→ **Quoted passage**:
_ _ _ _
The Government Accountability Office (GAO) is expected by May 1 to rule on formal protests of two multibillion-dollar Energy Department contracts for the Hanford Site in Washington state, a source said Tuesday.
To date, the COVID-19 pandemic has not forced schedule slippage in adjudication of protests to federal contract awards, and the GAO anticipates deciding on the Hanford cases within its standard 100-day timeline, the source said via email.
In December, DOE’s Office of Environmental Management issued a potential 10-year, $4-billion site services contract to a Leidos-led venture. A few days later, it awarded a Hanford Central Plateau cleanup contract for up to 10 years and $10 billion to a team led by AECOM’s Management Services business, which subsequently split off into the independent company Amentum.
In January, a team led by Huntington Ingalls Industries contested the landlord services contract, while a venture led by Bechtel National filed its protest over the Central Plateau remediation award.
_ _ _ _
→ **Given data**:
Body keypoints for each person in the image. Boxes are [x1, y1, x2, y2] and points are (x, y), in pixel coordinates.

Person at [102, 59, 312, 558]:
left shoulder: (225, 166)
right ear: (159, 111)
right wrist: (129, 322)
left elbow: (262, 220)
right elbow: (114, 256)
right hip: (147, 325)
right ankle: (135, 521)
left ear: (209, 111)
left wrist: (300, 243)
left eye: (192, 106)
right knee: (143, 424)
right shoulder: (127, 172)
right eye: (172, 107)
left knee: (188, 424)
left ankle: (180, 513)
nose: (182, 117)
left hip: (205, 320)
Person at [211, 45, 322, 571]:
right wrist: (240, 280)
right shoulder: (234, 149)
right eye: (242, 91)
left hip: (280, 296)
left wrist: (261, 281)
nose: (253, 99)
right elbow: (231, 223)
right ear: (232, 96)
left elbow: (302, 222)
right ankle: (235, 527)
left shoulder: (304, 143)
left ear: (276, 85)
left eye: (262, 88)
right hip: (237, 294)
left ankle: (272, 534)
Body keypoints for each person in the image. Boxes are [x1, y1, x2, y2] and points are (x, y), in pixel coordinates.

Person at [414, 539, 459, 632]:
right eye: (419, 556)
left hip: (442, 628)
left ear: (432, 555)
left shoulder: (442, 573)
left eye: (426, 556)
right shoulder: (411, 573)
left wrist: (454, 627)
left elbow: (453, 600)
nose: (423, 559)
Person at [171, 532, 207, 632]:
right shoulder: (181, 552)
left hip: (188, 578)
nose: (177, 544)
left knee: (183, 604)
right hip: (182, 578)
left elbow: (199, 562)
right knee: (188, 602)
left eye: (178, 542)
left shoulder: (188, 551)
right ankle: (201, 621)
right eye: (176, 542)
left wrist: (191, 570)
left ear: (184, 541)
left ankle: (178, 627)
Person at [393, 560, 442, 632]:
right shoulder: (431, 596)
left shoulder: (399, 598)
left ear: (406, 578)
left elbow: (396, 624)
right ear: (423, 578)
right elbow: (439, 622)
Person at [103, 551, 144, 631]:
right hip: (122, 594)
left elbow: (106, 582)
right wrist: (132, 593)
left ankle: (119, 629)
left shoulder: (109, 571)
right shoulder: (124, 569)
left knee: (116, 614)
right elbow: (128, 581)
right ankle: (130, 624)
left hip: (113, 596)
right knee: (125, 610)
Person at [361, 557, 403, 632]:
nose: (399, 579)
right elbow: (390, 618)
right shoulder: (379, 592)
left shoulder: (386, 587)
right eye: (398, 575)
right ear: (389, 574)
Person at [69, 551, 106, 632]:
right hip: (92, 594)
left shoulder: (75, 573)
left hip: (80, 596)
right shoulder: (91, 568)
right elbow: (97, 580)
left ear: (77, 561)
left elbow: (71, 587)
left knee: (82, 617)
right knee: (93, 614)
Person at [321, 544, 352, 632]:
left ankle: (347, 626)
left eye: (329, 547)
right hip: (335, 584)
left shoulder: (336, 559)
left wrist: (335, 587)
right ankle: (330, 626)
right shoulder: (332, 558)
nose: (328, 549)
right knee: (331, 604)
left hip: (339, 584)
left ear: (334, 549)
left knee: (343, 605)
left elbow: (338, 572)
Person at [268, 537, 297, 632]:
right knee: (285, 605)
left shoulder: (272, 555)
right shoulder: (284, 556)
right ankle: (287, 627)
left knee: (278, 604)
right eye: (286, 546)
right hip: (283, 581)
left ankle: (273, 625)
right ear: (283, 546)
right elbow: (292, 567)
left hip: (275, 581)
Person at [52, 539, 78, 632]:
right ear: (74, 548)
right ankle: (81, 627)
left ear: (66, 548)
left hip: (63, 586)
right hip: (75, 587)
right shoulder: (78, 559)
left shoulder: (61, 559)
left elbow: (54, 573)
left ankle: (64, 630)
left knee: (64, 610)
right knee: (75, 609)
_ _ _ _
→ **Exercise prompt**: Can you extend the text about the GAO protests of the Hanford Site contracts, picking up right after its last sentence?

→ **Written response**:
The justifications for the protests have not been made public.
Although supplements to the original protests were filed to the original actions, the GAO still intends to act upon the landlord site services protest by April 22, and the Central Plateau case by April 30. The decisions might not be publicly available by those dates, as often certain confidential data must be withheld before a public decision can be made available the source said. But a public version is usually available on the GAO website within two weeks.